Directions> Copy each line of the data below with the word "lines".

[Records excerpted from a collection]
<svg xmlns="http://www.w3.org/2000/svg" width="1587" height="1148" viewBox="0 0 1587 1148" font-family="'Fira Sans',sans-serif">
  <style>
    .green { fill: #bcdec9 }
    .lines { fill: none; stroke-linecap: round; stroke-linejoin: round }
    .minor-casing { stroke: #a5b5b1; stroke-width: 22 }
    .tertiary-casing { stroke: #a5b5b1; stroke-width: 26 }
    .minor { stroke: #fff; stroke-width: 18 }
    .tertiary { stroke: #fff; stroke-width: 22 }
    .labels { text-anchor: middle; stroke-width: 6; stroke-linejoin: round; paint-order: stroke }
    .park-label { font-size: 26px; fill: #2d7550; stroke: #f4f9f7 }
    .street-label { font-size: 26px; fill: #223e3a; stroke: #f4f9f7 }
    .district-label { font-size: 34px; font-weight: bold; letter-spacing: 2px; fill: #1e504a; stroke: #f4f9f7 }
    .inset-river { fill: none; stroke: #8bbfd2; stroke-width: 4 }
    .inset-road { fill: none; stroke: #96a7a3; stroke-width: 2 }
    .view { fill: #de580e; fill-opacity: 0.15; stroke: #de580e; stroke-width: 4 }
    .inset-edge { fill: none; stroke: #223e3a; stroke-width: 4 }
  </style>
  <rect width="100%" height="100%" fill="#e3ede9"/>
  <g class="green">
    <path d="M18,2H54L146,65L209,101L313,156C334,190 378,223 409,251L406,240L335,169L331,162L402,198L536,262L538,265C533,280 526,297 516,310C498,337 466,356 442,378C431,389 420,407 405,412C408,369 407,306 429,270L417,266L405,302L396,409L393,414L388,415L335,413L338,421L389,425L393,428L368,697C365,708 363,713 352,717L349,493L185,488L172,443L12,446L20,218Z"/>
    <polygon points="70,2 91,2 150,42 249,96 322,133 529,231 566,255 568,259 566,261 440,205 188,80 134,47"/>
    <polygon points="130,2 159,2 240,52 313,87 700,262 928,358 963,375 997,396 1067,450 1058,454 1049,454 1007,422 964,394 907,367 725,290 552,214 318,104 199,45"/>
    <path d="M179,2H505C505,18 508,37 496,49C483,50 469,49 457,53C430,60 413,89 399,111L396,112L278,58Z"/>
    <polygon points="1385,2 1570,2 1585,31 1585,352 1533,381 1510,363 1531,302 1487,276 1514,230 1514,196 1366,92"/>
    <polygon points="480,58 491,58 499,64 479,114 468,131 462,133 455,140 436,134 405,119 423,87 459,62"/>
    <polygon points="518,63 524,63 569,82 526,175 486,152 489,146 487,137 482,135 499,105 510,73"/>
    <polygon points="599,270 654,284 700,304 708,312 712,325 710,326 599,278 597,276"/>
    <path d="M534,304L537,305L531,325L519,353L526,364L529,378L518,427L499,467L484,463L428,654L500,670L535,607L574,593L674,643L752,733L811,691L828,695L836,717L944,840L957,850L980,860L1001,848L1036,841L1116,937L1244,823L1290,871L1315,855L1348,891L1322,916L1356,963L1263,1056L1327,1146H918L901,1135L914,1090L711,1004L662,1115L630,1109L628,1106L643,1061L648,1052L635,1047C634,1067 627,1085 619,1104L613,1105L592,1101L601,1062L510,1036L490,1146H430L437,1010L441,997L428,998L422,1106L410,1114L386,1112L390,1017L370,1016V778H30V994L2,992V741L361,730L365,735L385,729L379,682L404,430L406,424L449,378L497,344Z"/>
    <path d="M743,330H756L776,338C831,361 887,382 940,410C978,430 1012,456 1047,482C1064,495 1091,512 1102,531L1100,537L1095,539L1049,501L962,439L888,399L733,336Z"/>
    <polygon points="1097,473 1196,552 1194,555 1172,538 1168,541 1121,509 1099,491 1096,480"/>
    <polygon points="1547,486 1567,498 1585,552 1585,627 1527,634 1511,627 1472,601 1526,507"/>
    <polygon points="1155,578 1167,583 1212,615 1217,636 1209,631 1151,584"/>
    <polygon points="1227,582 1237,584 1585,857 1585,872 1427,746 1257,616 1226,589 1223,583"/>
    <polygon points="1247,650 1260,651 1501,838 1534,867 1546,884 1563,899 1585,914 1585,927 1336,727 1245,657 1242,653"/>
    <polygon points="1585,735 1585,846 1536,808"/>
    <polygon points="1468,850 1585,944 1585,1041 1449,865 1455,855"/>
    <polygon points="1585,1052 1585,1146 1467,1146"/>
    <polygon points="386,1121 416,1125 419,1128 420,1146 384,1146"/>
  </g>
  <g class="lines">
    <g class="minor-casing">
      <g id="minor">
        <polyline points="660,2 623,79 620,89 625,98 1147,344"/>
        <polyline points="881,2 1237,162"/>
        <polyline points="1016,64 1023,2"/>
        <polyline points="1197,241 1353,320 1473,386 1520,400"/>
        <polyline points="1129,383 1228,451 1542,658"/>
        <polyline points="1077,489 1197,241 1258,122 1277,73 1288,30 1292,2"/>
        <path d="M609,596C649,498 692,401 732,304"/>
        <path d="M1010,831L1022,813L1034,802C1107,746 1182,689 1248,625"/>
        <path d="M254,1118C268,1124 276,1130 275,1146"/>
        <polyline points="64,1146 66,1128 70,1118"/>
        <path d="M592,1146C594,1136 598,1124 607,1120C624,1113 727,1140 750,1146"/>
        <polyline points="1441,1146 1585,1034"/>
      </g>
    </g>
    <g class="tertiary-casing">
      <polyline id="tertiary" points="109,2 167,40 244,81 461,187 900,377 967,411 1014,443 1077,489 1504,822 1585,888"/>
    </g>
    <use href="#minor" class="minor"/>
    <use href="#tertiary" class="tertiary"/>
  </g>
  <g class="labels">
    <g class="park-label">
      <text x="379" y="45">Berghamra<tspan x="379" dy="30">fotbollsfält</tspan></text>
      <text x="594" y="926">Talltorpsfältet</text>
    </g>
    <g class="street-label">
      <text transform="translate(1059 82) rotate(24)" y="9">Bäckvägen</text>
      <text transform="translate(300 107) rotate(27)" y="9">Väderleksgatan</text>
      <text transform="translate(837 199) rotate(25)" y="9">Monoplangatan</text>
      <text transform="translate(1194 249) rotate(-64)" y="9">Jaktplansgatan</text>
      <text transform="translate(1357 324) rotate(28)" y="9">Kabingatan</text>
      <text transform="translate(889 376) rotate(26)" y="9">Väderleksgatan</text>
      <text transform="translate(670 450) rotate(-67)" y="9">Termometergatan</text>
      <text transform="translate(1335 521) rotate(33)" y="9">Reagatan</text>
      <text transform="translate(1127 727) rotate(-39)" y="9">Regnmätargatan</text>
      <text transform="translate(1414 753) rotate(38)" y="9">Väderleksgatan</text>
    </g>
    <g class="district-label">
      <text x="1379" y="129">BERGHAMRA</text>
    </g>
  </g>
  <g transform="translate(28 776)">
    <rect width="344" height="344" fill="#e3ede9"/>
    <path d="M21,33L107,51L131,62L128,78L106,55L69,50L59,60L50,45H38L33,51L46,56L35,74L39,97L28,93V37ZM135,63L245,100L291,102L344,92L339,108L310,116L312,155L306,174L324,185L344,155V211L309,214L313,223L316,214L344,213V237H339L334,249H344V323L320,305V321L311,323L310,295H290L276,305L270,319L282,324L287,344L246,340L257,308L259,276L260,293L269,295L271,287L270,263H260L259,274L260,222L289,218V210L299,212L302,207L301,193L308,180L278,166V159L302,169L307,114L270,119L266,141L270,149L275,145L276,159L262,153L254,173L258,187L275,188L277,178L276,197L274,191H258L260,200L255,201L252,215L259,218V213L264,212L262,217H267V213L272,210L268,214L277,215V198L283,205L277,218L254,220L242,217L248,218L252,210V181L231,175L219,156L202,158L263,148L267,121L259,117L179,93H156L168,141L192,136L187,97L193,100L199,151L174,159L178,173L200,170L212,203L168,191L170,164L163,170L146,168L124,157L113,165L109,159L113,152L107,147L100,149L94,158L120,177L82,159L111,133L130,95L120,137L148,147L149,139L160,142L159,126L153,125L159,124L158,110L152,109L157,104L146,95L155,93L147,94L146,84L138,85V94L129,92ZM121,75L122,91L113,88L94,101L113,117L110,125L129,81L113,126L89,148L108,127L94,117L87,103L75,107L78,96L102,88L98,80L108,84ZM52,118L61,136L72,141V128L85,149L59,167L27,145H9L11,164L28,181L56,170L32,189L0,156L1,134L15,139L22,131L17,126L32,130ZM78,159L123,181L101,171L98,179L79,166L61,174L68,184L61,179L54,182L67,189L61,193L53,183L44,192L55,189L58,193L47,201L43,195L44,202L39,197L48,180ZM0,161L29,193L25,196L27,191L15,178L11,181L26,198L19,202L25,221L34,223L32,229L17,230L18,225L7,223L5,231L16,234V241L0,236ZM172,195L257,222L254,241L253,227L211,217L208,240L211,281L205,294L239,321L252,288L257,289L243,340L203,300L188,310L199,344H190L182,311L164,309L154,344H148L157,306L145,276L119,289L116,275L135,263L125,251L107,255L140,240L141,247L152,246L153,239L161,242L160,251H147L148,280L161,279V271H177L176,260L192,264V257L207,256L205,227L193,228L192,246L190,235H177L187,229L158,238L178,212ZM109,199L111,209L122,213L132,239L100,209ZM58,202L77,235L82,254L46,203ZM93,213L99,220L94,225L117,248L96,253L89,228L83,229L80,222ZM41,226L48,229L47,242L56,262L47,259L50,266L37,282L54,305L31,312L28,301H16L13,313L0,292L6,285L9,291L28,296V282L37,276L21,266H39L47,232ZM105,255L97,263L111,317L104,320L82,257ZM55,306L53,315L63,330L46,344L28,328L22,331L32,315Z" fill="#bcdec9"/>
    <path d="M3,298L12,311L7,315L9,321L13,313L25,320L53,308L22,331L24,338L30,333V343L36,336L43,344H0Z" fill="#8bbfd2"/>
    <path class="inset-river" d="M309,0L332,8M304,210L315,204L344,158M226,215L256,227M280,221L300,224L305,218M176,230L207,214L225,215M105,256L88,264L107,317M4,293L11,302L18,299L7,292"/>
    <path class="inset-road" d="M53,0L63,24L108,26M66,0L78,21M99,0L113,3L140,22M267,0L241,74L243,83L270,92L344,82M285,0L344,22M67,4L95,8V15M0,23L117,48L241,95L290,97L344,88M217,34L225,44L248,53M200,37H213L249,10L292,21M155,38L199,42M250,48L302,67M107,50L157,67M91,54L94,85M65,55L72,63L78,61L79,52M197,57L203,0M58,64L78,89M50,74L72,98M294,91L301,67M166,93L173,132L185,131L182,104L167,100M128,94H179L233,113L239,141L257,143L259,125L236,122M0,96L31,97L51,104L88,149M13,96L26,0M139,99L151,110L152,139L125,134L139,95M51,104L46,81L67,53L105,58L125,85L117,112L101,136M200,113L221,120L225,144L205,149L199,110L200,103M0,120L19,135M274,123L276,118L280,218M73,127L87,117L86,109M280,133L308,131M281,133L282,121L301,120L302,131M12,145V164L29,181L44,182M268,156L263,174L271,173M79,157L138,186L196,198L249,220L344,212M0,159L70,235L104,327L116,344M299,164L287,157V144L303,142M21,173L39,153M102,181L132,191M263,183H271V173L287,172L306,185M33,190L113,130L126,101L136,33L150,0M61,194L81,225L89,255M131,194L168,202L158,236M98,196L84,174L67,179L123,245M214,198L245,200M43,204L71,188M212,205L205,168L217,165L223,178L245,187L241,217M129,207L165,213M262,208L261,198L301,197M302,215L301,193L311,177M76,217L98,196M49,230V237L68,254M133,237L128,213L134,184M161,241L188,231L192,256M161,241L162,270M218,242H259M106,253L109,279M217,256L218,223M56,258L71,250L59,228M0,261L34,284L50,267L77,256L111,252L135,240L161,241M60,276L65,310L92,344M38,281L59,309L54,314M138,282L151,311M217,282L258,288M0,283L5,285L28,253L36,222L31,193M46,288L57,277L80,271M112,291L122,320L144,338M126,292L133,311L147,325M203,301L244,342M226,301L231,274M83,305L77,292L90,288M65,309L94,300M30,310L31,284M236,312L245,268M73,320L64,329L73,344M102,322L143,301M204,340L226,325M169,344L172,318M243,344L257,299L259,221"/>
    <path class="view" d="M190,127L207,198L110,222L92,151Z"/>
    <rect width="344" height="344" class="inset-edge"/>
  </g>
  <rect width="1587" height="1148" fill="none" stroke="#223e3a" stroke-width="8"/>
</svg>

Answer space>
    .lines { fill: none; stroke-linecap: round; stroke-linejoin: round }
  <g class="lines">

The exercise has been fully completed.